Ci spiega la curatrice:
“Se Sabino de Nichilo accompagna e avvolge con una lucidissima e colorata ceramica i tronchi spiaggiati, testimonianza di relazioni e comuni origini culturali, Massimo Ruiu cita iconografie antiche con accezioni contemporanee, gioca con slogan quanto mai attuali e trasforma con le sue chiocciole i coni dei trulli. Le piccole e solitarie opere di Damiano Azizzia parlano di angoli di quotidianità arcaiche, identiche ed eterne, fisse nel tempo delle origini.
Lo spettatore è chiamato a relazionarsi con le figure dipinte su due sfere da Pierluca Cetera, rappresentanti l’universo maschile e quello femminile, mentre il gesto antico del ricamo di Gianfranco Basso assurge a conduttore di memorie ataviche. I cervelli di Ezia Mitolo prendono vita dalle pietre della Valle d’Itria e grazie all’azione del sole ritornano alle origini, il pane di Raffaele Vitto, plasmato con la terra di Martina Franca, viene pesato e venduto al prezzo del pane vero. L’installazione di Giovanni Battimiello conduce attraverso la luce al percorso uditivo dei racconti distorti che parlano del passato e del presente.
Le erbe intrecciate da Alessia Lastella si svincolano dal terreno dando inizio alla ricerca di un nuovo percorso da seguire fino quasi a voler sfiorare il cielo mentre lo spazio costruito da Pantaleo Musarò riporta al centro l’uomo e le relazioni attraverso il tronco di un ulivo colpito dalla xylella che diventa nell’area circolare il simbolo di un’umanità consumata. In occasione dell’opening del 4 e del 5 settembre, inoltre, Barbara Gortan ha letto le sue poesie entrando in relazione con una delle installazioni poste nel terreno adiacente il trullo mentre Enzo Ferrari ha sussurrato con le sue immagini momenti di vita quotidiana, riscoperta di origini chiuse in oggetti e luci che ci appartengono ora come in passato.”

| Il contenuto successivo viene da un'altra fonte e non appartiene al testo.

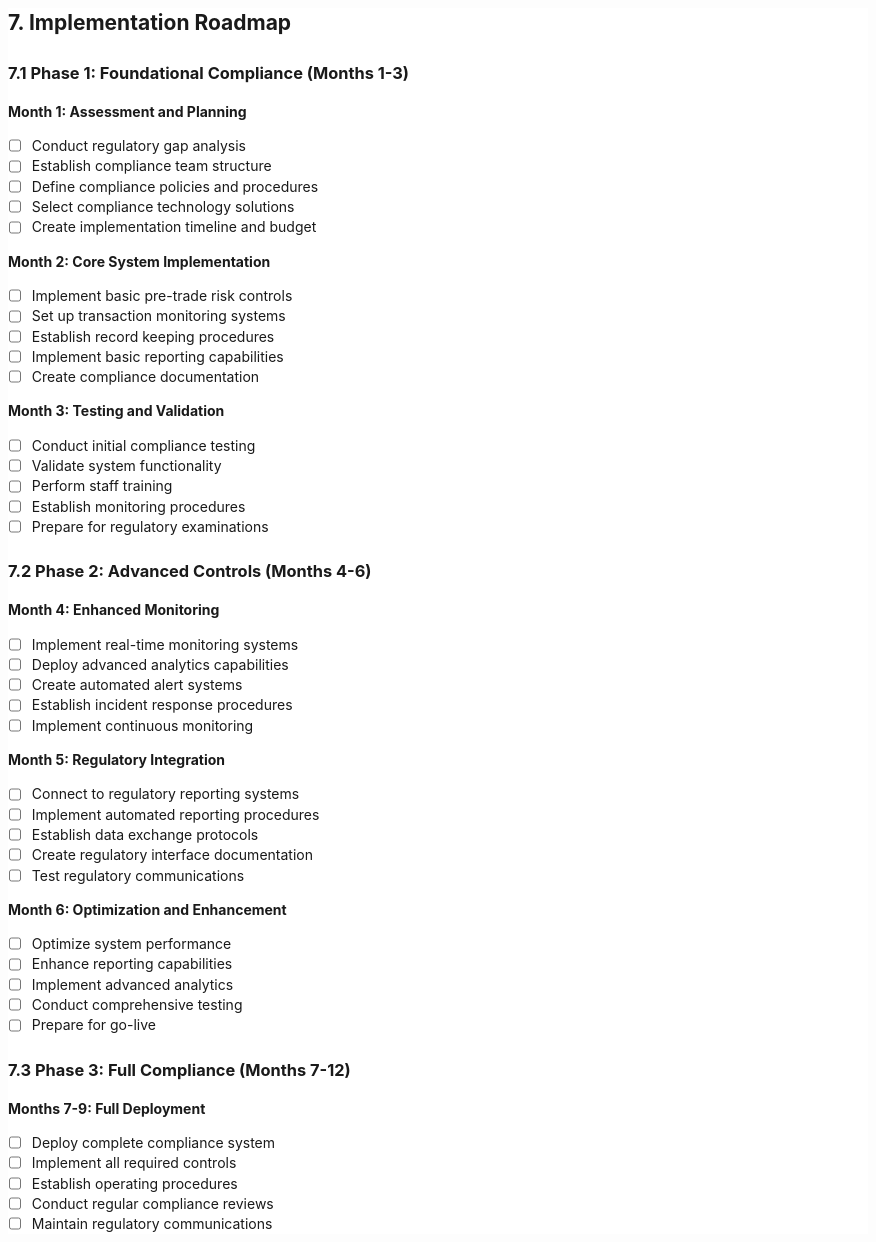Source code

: 
## 7. Implementation Roadmap

### 7.1 Phase 1: Foundational Compliance (Months 1-3)

**Month 1: Assessment and Planning**
- [ ] Conduct regulatory gap analysis
- [ ] Establish compliance team structure
- [ ] Define compliance policies and procedures
- [ ] Select compliance technology solutions
- [ ] Create implementation timeline and budget

**Month 2: Core System Implementation**
- [ ] Implement basic pre-trade risk controls
- [ ] Set up transaction monitoring systems
- [ ] Establish record keeping procedures
- [ ] Implement basic reporting capabilities
- [ ] Create compliance documentation

**Month 3: Testing and Validation**
- [ ] Conduct initial compliance testing
- [ ] Validate system functionality
- [ ] Perform staff training
- [ ] Establish monitoring procedures
- [ ] Prepare for regulatory examinations

### 7.2 Phase 2: Advanced Controls (Months 4-6)

**Month 4: Enhanced Monitoring**
- [ ] Implement real-time monitoring systems
- [ ] Deploy advanced analytics capabilities
- [ ] Create automated alert systems
- [ ] Establish incident response procedures
- [ ] Implement continuous monitoring

**Month 5: Regulatory Integration**
- [ ] Connect to regulatory reporting systems
- [ ] Implement automated reporting procedures
- [ ] Establish data exchange protocols
- [ ] Create regulatory interface documentation
- [ ] Test regulatory communications

**Month 6: Optimization and Enhancement**
- [ ] Optimize system performance
- [ ] Enhance reporting capabilities
- [ ] Implement advanced analytics
- [ ] Conduct comprehensive testing
- [ ] Prepare for go-live

### 7.3 Phase 3: Full Compliance (Months 7-12)

**Months 7-9: Full Deployment**
- [ ] Deploy complete compliance system
- [ ] Implement all required controls
- [ ] Establish operating procedures
- [ ] Conduct regular compliance reviews
- [ ] Maintain regulatory communications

L’aspirazione finale è che il blog strettamente connesso alla mostra diventasse un documento utile per la ricostruzione di un ricordo collettivo.
Info mostra
- TRULLO 227_Le Origini – Damiano Azzizia | Gianfranco Basso | Giovanni Battimiello | Pierluca Cetera | Sabino De Nichilo | Alessia Lastella | Ezia Mitolo | Pantaleo Musarò | Massimo Ruiu | Raffaele Vitto
- A cura di Graziella Melania Geraci
- Trullo Nicolò, Via Ostuni 227 zona M, Martina Franca (TA)
- Contatti: +393475999666
- fino al 4 ottobre le opere esterne di Massimo Ruiu, Alessia Lastella, Raffaele Vitto, Pantaleo Musarò,Giovanni Battimiello, Ezia Mitolo
- grazie.geraci@gmail.com
Paolo Di Pasquale si forma studiando prima Architettura poi Disegno Industriale a Roma, specializzandosi in Lighting design. Nel 2004 è co-fondatore dello STUDIOILLUMINA, dove si occupa principalmente di Architectural Lighting Design e Luce per la Comunicazione: lo Studio progetta e realizza allestimenti espositivi e museali, ideazione della luce, corpi illuminanti, scenografia notturna - nel settore della riqualificazione urbana e in progettazione di arredi (porti turistici, parchi, giardini, piazze etc.)-, piani della luce per alcuni Comuni italiani e spettacoli di luce. Nel 2007 fonda lo Studio BLACKSHEEP per la progettazione di architettura di interni e di supporto alla pianificazione di eventi, meeting e fiere. E' interessato alla divulgazione della cultura della luce e del progetto attraverso corsi, workshop, convegni e articoli. Ha insegnato allo IED e in strutture istituzionali. E’ docente di Illuminotecnica presso l’Istituto Quasar - Design University Roma di nel corso di Habitat Design e in quello di Architettura dei Giardini. E' Redattore di art a part of cult(ure) per cui segue la sezione Architettura, Design e Grafica con incursioni nell'Arte contemporanea. Dal 2011 aderisce a FEED Trasforma Roma, collettivo di architetti romani che si interroga sul valore contemporaneo dello spazio pubblico esistente, suggerendone una nuova lettura e uso con incursioni e azioni dimostrative sul territorio metropolitano.